To-do item
Set down nothing but the lines from the one containing "суп картофельный с" to the final line of the material, exactly as written, and drop the pictures.

Start of Block

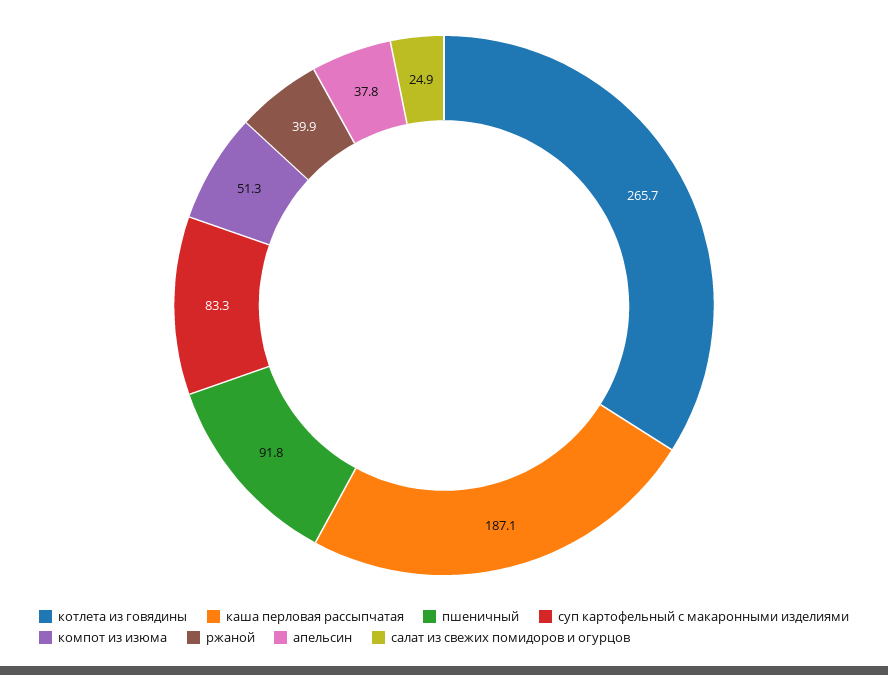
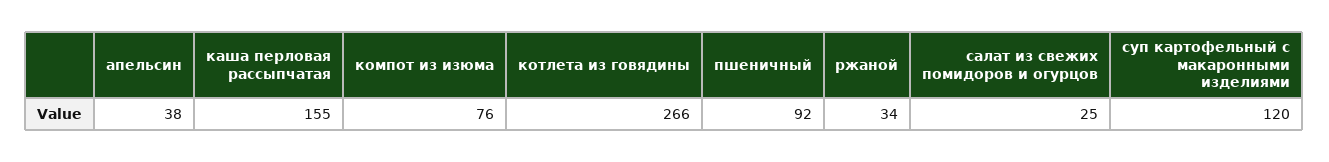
каша перловая рассыпчатая: 187.1 -> 155
суп картофельный с макаронными изделиями: 83.3 -> 120
компот из изюма: 51.3 -> 76
ржаной: 39.9 -> 34

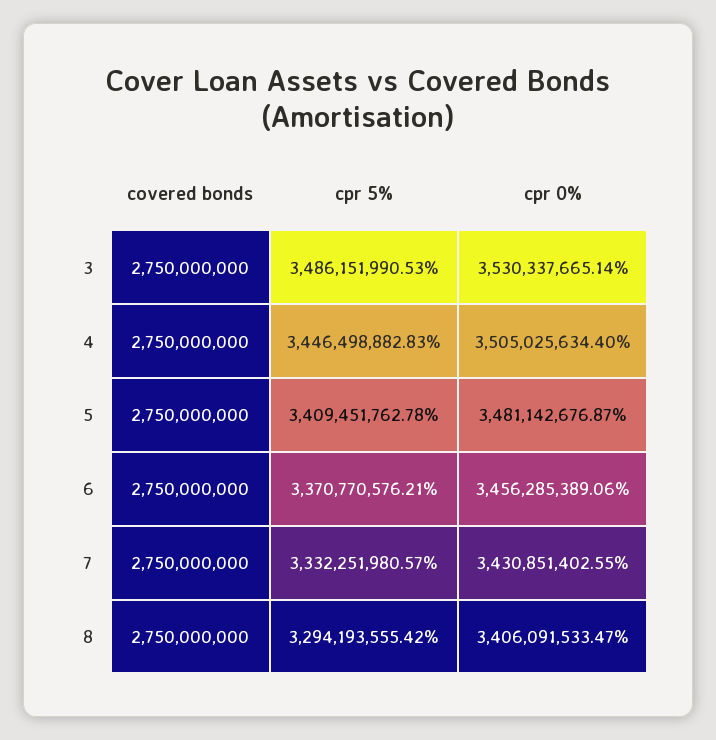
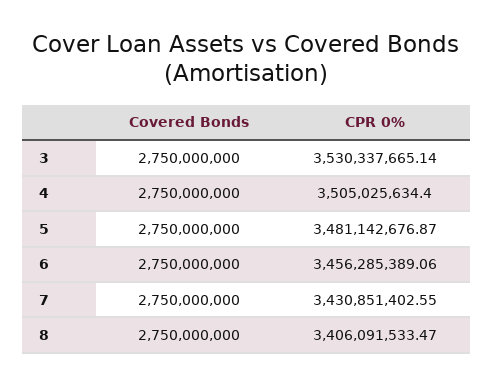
cpr 5%, 3: 3486151990.53 -> none
cpr 5%, 4: 3446498882.83 -> none
cpr 5%, 5: 3409451762.78 -> none
cpr 5%, 6: 3370770576.21 -> none
cpr 5%, 7: 3332251980.57 -> none
cpr 5%, 8: 3294193555.42 -> none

End of Block

Output for this exercise
суп картофельный с макаронными изделиями: 83.3 -> 120
компот из изюма: 51.3 -> 76
ржаной: 39.9 -> 34

cpr 5%, 3: 3486151990.53 -> none
cpr 5%, 4: 3446498882.83 -> none
cpr 5%, 5: 3409451762.78 -> none
cpr 5%, 6: 3370770576.21 -> none
cpr 5%, 7: 3332251980.57 -> none
cpr 5%, 8: 3294193555.42 -> none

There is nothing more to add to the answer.